Unlike Israel's policy toward other illegal immigrants - those who forget to leave after arriving here as tourists or with a temporary work permit - sending the African asylum seekers back could mean a death sentence. This issue is about saving lives in the simplest meaning of the phrase - at least in the case of the Darfur refugees, who constitute 25 percent of the people who arrive at our borders.

The difference between job seekers and asylum seekers isn't always clear. To determine which is which, we have the United Nations High Commissioner for Refugees. Those who are defined as refugees should be afforded protection from deportation and legal status.
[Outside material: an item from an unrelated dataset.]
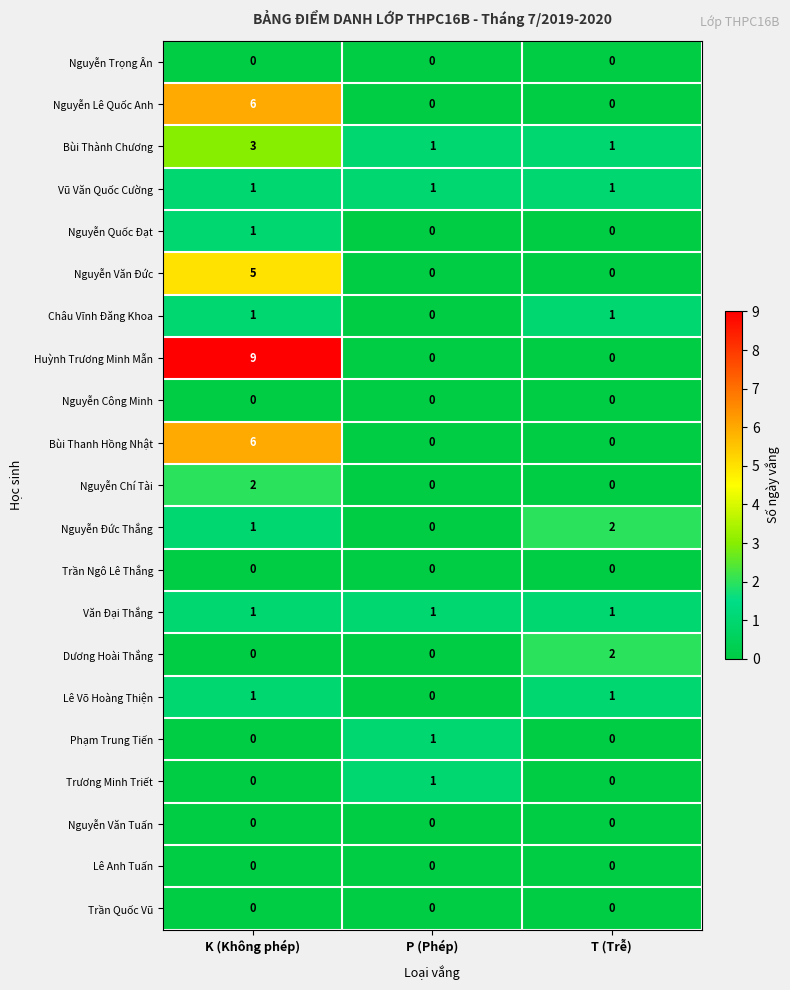

What is the maximum value shown in the chart?

9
In Israel, merely being processed for recognition as an asylum seeker is difficult because of the long queue - which the government needs to shorten before it does anything else. That would be the first meaningful step.
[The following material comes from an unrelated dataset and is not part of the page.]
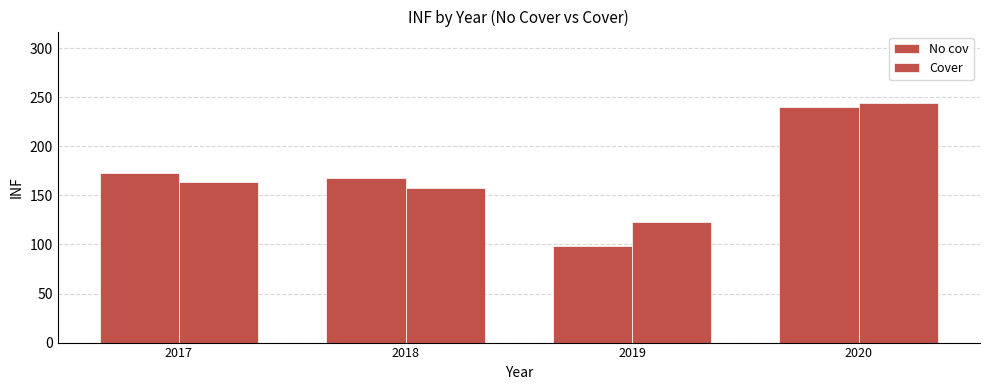

How many bars are there in each group?

2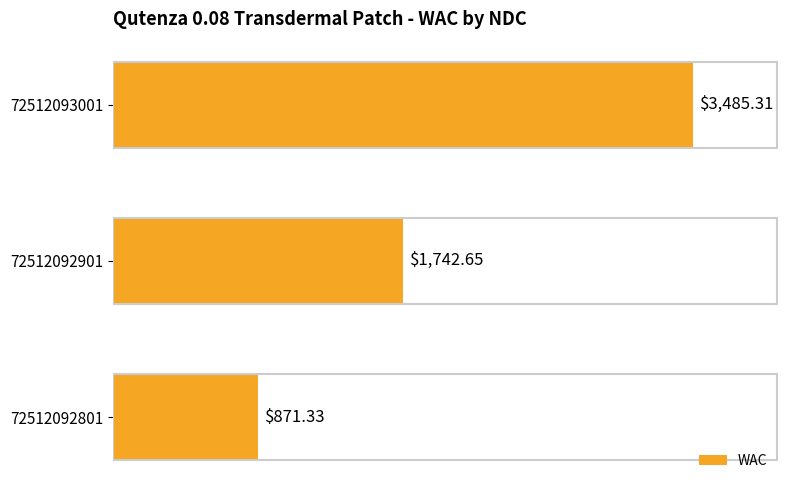

Rank the categories by value from highest to lowest.

72512093001, 72512092901, 72512092801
The whole world is facing immigration problems, and a closed-gate policy is always cruel. At a time when the European Union is considering issuing a "Blue Card" for desirable immigrants like the American Green Card, it is, in fact, barring all the undesirables from entering. The distinction between job seekers and refugees is essential and humane, and it stems from our experience and commitment as the offspring of refugees who knocked in vain on the world's door, to be delivered by no one. We cannot evade our responsibility for the refugees, and other countries do not evade theirs. Nor can we solve the refugee problem by giving the Egyptians a wink to do our dirty work for us. Refugees from Darfur need to find a home here.

Too soon we have forgotten the suffering that is the lot of the persecuted. Perhaps we have grown accustomed to concern ourselves only with our own plight after absorbing Jewish refugees since the founding of the state. Today, when we are more prosperous, when the reservoir of Jewish refugees has dried up, there is fortunately no reason to scan the globe for people who could be considered Jewish and coax them to come here. And there is no reason to remain indifferent to the suffering of non-Jews who could contribute to the State of Israel as much as any Jew.

Darfur and its refugees are like an alarm bell for the collective conscience, and that bell is supposed to ring also when non-Jews are suffering.